After this presentation, Lavinia McLean organised an activity with participants, who split into groups. She presented three different female gamer profiles, and distributed a set of quotes to each group. Based on these quotes, participants had to describe the person's gaming identity: whether they are a serious gamer, a non-gamer, a part-time gamer, or a female gamer. They also had to consider the gamer's behaviour online, other people's behaviour towards them, and what impact this had. Based on this information, participants had to guess which female gamer profile the sets of quotes corresponded to.

  • "Isabelle is 19, describes herself as shy with a small number of friends. She enjoys gaming daily and spends a large portion of her free time playing online games with others. She has made some friends online but regularly leaves games and clans and changes the games she plays."
  • "Kate is 53 and plays games in the evening time and weekends online. If people ask what her hobbies are, she describes enjoying cooking, talking to friends on social media and going for walks. Her close friends do not know anything about her gaming hobby."
  • "Michelle is 25 and was introduced to gaming by her two brothers at age 4. She enjoyed playing games as a child and teenager with them online, even after they all moved away from each other. She has stopped gaming in the last year."

After this activity, a discussion on the outcomes of the game followed. Because of the toxic environment in gaming, the lack of social support and the impact of negative interactions, female gamers feel stress and anxiety, and feel like they have a new insecurity which they do not need. How do they deal with it? Many female gamers choose not to show they are females, and therefore put internal pressure on themselves, which creates a tense environment for women. This leads them to deny their identity as a female gamer. Women often feel that they need to prove themselves in gaming, as female gamers. What Lavina McLean wanted to emphasise with the three female gamer profiles described above is that none of the three figures have had a choice in shaping their identity. They are female gamers because their gender had a huge impact on their experience.
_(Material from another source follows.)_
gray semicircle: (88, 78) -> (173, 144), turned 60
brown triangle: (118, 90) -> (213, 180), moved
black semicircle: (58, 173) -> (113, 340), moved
In general, female gamers are quite accepting of this situation; they take the burden of managing other people's negative behaviours upon themselves, rather than doing something to change this negative environment. But how do we change this negative environment? A first step is by preventing harassment and sexual harassment of women in gaming, but also by adopting a "netiquette", by empowering women and not accepting the current situation as normal. People with a wide audience reach need to roleplay appropriate game playing.